AI can remove these emotional biases and improve hiring standards. They can help companies strike a balance between human and machine-driven judgment. There’s no doubt that AI brings immense value to the table.
Leveraging AI to Improve Diversity, Inclusion, and Equity
Diverse workforces lead to better products in today’s global marketplace. Thanks to their digital presence, enterprises source customers from every corner of the planet. Localizing talent only limits a company’s ability to understand its customer’s needs.
Often, good candidates slip out of a company’s recruiting funnel because these candidates don’t come from traditional backgrounds. For instance, a company might have hired employees primarily from Ivy League schools in the past. That student population skews towards a certain demographic. The result is a workforce that represents the Ivy League demographic and excludes equally talented and capable people who don’t hail from the same backgrounds.

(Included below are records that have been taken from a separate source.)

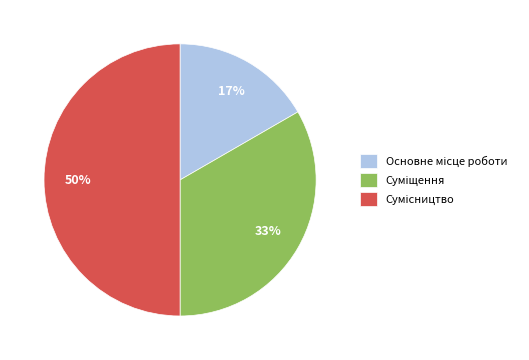

To the nearest percent, what is the difference between the largest and smallest slice percentages?

33%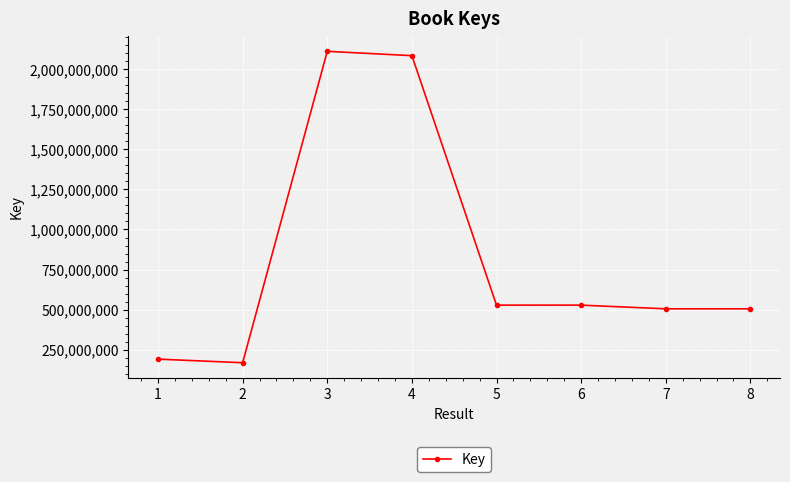

What is the sum of the values at 5 and 3?

2639729526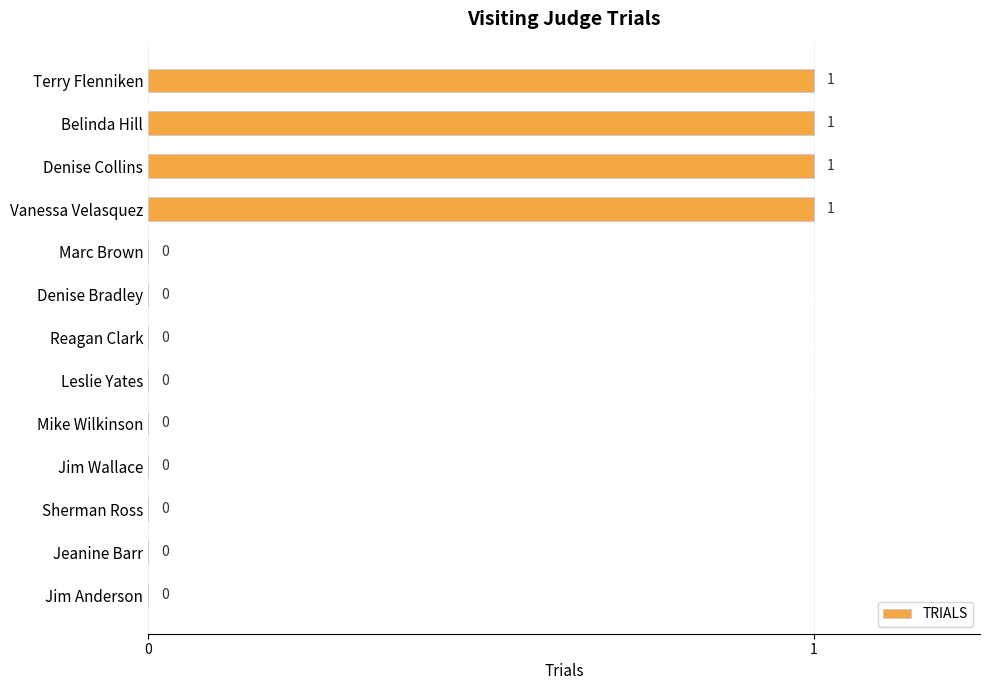

Does the chart contain stacked bars?

No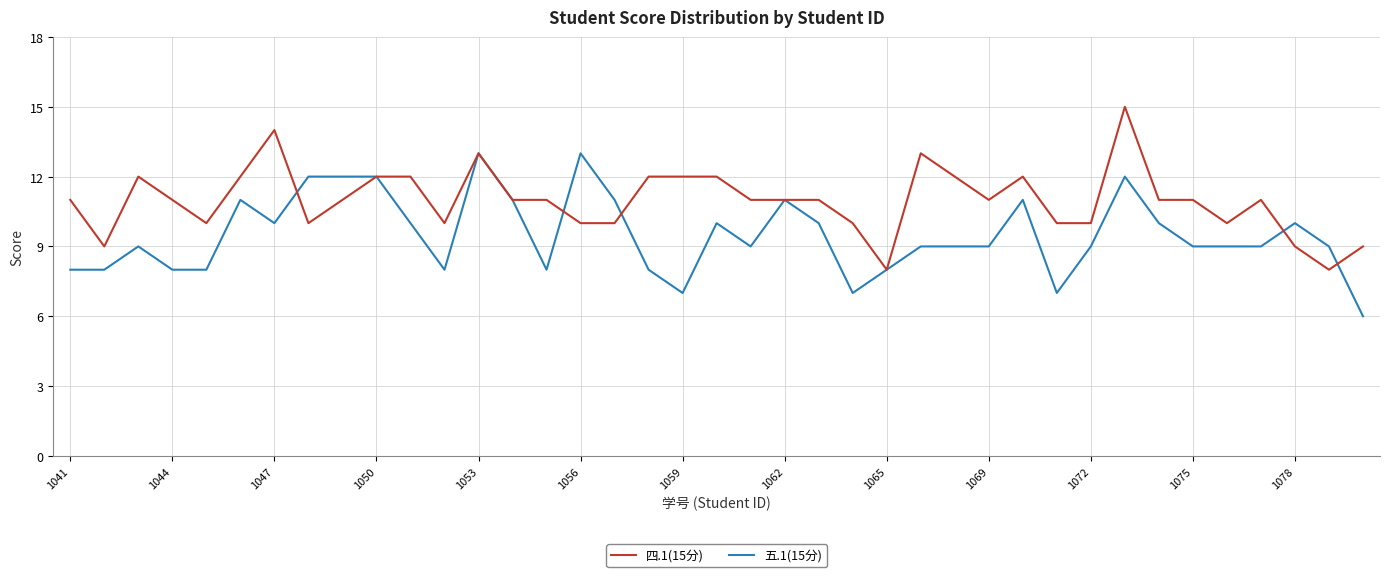

List the series in order of their overall mean, lowest first.

五.1(15分), 四.1(15分)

One frequently heard accusation against the use of AI is that it reduces human beings to mere data points. However, in enterprise recruiting, this can be turned into a useful feature if the algorithm is configured properly. Apart from removing biases in hiring, it also alerts companies to a much larger talent pool and different perspectives.
For example, Joonko is a service that helps companies use AI to source employees from diverse backgrounds and increase the inclusion of their workforce. Their algorithm reviews candidates who were once seriously considered for employment by participating companies. The software identifies ethnic backgrounds and genders from public data sets and then surfaces talent from underrepresented cohorts. The results appear in a dedicated feed in the recruiter’s applicant tracking systems.

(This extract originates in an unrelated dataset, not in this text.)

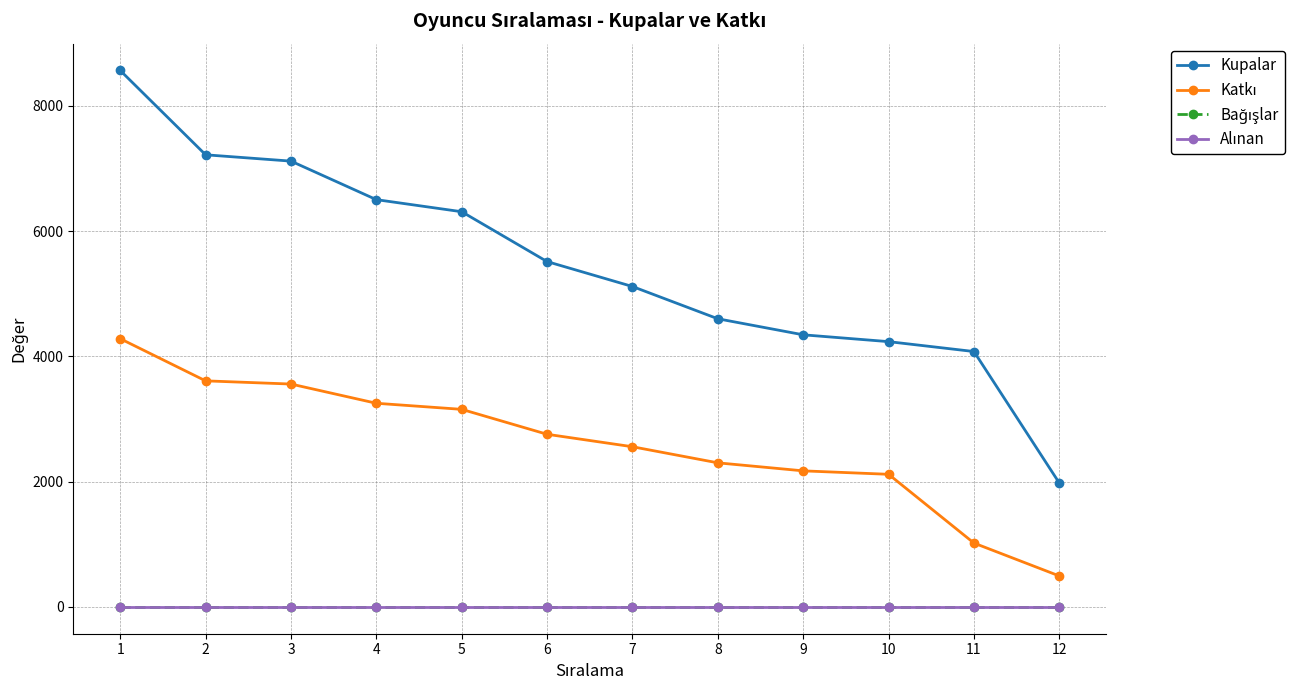

At how many categories does at least one series exceed 3789?

11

Critically, AI nowadays has access to a widening array of data sources. For example, AI configured to hire software developers trained on historic employment patterns are likely to hire a white male from a Western country. More diverse data sets remove demographic information from consideration. This ensures that a person’s skills are all that matter when evaluating a good fit.
Recruiting and Hiring According to Tailored Attributes
Recruiters often worry about employee-to-company fit. Do the employee’s values match the company’s culture? Will a prospective hire fit into the company culture? Are they likely to be left behind? Will the new hire help the company maintain its edge in the market? Analyzing the answers to these questions is, of course, a subjective process.
Thankfully, AI can ease this process immensely. What if, for example, an algorithm could look at the existing workforce and create a database of qualities of people who tend to succeed at the firm? For instance, being self-driven is a common requirement for many smaller companies. Such people might not fit well within an enterprise environment.
A search of the company’s employee database might reveal successful employees in that enterprise that work well within structured environments as opposed to an unstructured one. Cultural fit is preserved by evaluating equally qualified candidates along these lines.
Tools such as PredictiveHire make it easier for recruiters to analyze their workforce in this manner. In addition, AI tools can also highlight possible diversity issues within the workforce. Recruiters can spot trends and nip them in the bud before they become problematic.
Enabling a Commitment to Increased Progress
Of course, AI isn’t a perfect solution for everything, and enterprise recruiting is no exception. However, with the right balance of human and machine-led judgment, enterprise recruiting is changing. Companies are hiring and retaining better workforces. A resilient and fair marketplace is the result. Any recruiter’s highest value should be merit and AI-enhanced tools can help make that happen.